Step 2. Open the ModQuad intake system and make sure all the parts are there and are defect-free.

Step 3. Remove the air box lid.

Step 4. Loosen the air box clamp using a flat-bladed screwdriver.  I was able to access the screw from the top.

Step 5. Loosen and remove the air box bolts (4)

Step 6. Remove the wiring and the breather tube from the air box.  Tip: the module attached to the air box is removable by slipping it out of the rubber holder that is riveted onto the air box.  It slips out relatively easily.

Step 7. Put a clean rag in the filter hole to keep dirt out of the engine.

Step 8. Remove the factory air filter and frame.

Stock Yamaha Raptor 700 Air Box
Click to enlarge

Step 9. Clean out the air box.  I am assuming that everyone has a dirty air box like I did. The factory filter box collects dirt and dust on bottom of the intake box. The filter oil seems to collect their also.  Now that the intake box is away from the actual engine intake it’s a good time to make sure its squeaky clean.  There is a factory clean out tube on the bottom that probably has dirt and filter oil in it.  Squeeze the clamp and it slips right off.

Step 10. For some reason the factory unit has a screen cone riveted into the air box.  It has 4 rivets that need to be drilled out.  I found the easiest way to drill these out is by drilling a small pilot hole and then using the full size bolt bit.  Drill from the outside in.  It only takes a minute.

Step 11. Once the rivets are drilled out take a minute or two to smooth the newly enlarged holes.  I used a utility knife and a razor blade to smooth the surfaces.

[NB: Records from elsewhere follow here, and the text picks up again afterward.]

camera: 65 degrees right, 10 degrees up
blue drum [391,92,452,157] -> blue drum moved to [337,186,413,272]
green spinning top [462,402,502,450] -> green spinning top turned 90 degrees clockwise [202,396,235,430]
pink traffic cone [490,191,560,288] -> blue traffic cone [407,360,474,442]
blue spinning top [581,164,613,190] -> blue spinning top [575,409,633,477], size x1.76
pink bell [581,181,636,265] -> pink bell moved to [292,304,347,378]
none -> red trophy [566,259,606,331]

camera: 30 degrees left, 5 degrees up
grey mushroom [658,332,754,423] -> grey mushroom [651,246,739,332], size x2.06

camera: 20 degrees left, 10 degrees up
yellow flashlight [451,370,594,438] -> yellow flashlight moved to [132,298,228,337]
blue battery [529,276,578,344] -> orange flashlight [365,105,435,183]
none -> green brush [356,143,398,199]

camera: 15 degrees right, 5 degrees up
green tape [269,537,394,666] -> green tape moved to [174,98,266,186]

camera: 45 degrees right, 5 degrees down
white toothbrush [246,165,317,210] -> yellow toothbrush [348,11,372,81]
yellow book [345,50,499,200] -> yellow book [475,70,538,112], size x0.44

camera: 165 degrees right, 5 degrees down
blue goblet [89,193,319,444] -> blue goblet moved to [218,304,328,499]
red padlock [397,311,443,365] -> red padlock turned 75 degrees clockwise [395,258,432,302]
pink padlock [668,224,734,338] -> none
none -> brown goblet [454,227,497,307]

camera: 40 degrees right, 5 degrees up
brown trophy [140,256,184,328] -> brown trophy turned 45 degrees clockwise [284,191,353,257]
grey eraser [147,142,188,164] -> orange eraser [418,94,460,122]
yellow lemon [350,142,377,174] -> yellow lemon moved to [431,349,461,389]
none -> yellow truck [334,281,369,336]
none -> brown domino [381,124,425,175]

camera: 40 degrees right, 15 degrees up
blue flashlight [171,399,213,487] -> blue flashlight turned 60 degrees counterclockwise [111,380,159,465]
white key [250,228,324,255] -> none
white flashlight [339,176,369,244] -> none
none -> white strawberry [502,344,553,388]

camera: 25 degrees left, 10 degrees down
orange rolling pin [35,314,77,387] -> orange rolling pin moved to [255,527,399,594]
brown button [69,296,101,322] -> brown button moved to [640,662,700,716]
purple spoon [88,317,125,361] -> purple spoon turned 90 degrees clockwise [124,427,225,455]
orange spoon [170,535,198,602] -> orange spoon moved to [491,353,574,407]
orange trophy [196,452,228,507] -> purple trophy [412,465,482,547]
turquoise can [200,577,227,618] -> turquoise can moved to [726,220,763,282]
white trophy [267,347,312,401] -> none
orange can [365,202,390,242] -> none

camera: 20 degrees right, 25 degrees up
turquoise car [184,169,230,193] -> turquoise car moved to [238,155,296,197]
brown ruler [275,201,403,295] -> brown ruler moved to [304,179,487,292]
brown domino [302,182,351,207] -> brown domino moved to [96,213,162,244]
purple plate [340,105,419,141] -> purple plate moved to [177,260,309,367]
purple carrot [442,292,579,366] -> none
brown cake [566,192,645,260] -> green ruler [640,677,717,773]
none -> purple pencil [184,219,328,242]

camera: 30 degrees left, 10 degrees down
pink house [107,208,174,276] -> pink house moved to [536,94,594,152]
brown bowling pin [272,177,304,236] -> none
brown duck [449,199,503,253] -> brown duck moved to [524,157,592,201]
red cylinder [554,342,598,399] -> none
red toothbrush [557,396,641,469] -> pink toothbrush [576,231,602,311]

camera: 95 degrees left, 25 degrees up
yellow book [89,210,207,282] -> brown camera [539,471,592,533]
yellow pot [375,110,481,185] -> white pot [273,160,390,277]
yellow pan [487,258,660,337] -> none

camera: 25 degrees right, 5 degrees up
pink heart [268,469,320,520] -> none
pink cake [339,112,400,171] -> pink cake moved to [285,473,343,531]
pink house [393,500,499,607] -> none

Step 12. Bolt on the filter base to the air box using the included 4 bolts and nuts.  I used RTV to seal the aluminum base to the plastic box.  I didn’t want to have any air leakage.

Step 13. Reinstall the air box. Remove the rag that is keeping the engine air tube clean. Connect the wiring module to its holder. Insert new base into the air tube. Reinstall the bolts. Etc.

Step 14. Oil your K & N filter.

K&N oil comes two ways, a squeeze bottle of oil or a spray can.  Remember you are oiling the OUTSIDE of the filter, the way air goes into the filter.  With the squeeze bottle, put one thin line of oil on each pleat, only on one side please.  With the spray oil, use this method:  with the oil spray at about a 45 degree angle to the pleats, spray across the top of one pleat onto the side of the next pleat and put one quick line of oil on each pleat.  NOTE that the spray oil comes out in a sputtering stream rather than a fan spray, like paint.

Wait at least 10 minutes and touch up any spots that are still white.   The entire filter should have a light red color.  DO NOT OIL THE ENTIRE FILTER TWICE! Only touch up white spots.

I will dab the excess and clean the metal portions with a lint-free cloth or shop towel.

Step 15. Install the outer pre-filter.

I didn’t have an air box lid so I didn’t reinstall it.  I have found that running without a lid is a cheap way to get more air flow and seems to be safe in all but the most extreme wet conditions.  However I don’t do much mudding with this machine.